Tax Saving 2015-16
Investments which qualify for tax saving 2016-17 may not be same going forward. They ten to change year on year and the limits for each of them also change over the time. With the events of late 2016, it is being speculated that there will be drastic changes in the tax laws. While I personally do not see any structural changes in the Income tax laws, the components are likely to undergo change.
Below is list of investments qualifying for tax saving 2016-17.
- ELSS (Equity Linked Savings Scheme) – Maximum limit is 1,50,000 within the overall limit of section 80C. I personally like it as they offer good returns with minimum lock in period.
- Provident Fund – (Both EPF / PPF) Maximum limit is 1,50,000 within the overall limit of section 80C. They offer fixed return of around 8%. However, the Lock in period is considerably High.
- NPS : There are two components for this and with again sub division. Maximum limits change based on section. extremely high on lockin period, but offer considerable returns over time. I like them due to the fact that this instrument leads to comfortable life after retirement. The overall benefit under this can be (150000+50000+10% of salary). This becomes extremely useful when you exhaust your options under 80C
- within section 8o C – Maximum limit is 1,50,000 within the overall limit of section 80C.
- In addition to the 80C, there is an additional benefit of 50,000 can be claimed under Section 80CCD(1)
- Further, a maximum of 10% of the salary can be considered Provided, the contribution is from the employer.

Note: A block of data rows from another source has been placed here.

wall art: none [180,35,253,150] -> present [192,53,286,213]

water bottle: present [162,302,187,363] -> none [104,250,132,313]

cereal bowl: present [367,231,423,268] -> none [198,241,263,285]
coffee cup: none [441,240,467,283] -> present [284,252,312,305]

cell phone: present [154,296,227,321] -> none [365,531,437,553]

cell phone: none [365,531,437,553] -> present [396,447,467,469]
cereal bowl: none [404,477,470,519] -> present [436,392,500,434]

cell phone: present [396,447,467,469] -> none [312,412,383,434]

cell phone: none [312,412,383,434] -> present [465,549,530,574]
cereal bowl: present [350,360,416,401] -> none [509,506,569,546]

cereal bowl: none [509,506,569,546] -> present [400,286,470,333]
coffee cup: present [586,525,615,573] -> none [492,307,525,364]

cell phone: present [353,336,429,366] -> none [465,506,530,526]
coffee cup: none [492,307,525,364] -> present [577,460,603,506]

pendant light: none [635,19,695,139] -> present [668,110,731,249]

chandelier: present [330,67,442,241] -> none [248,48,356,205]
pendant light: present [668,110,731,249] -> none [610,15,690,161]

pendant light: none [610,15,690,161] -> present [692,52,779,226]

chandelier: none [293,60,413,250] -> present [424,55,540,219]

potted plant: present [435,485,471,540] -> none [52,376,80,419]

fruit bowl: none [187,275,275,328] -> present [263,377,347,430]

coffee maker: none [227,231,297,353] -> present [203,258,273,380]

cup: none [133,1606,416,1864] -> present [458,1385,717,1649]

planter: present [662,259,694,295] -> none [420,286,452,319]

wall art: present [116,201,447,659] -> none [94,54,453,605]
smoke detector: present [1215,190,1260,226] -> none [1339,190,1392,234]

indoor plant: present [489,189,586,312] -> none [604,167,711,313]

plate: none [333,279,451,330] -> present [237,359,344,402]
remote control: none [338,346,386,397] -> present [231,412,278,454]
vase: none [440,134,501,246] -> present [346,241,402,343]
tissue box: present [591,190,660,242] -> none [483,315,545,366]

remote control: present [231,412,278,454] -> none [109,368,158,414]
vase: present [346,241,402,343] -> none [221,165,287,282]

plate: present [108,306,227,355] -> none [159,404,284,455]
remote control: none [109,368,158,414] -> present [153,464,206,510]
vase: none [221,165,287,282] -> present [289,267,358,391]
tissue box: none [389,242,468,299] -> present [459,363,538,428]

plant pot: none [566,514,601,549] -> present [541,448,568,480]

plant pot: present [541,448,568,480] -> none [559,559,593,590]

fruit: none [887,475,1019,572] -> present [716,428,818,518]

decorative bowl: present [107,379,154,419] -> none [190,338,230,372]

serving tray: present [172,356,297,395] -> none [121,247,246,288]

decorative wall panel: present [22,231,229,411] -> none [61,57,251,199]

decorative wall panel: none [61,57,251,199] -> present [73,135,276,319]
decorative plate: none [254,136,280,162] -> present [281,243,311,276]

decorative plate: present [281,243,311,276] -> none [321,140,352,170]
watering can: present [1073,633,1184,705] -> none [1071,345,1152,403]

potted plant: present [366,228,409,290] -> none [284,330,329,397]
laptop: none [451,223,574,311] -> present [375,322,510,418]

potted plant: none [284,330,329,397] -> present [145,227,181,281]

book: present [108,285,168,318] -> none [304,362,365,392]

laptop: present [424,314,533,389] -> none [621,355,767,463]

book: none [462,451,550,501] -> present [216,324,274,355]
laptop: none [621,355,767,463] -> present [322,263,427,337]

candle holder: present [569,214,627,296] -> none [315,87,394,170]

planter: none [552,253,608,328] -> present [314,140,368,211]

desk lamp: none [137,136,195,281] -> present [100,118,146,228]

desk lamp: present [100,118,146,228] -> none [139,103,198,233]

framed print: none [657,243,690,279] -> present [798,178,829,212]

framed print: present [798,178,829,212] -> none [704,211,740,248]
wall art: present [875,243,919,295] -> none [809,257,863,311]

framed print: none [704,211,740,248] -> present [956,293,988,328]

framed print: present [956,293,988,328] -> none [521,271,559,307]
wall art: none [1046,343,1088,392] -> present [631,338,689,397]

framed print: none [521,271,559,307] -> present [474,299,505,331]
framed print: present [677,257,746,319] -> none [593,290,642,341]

- Pension Plans – These offer a steady income but poor on returns. Moreover, the pension offered is taxable. Very poor performance due to poor post tax performance.
- ULIPs – Unit Linked insurance plans offer some good returns.But rank low due to the high costs and long lock in periods. Maximum limit is 1,50,000 within the overall limit of section 80C.
- Insurance Policies. – While they offer tax benefits, they rank very very poor in terms of post tax returns. At least term plans offer a purpose for the amount spent.
- Long Term bank FDs /NSC/Long Term RD – Maximum limit is 1,50,000 within the overall limit of section 80C. Returns are lower and also taxable. Poor performance due to low post tax returns. Senior Citizens schemes offer little better returns under this category but still not comparable with Equity oriented savings.
When you look for tax saving, do not forget the post tax performance of the investments. Look for long term and stability. Equity oriented schemes are really good investments. Consider them if you are looking at good returns. Plan in such a way that you exhaust all the limits for investments.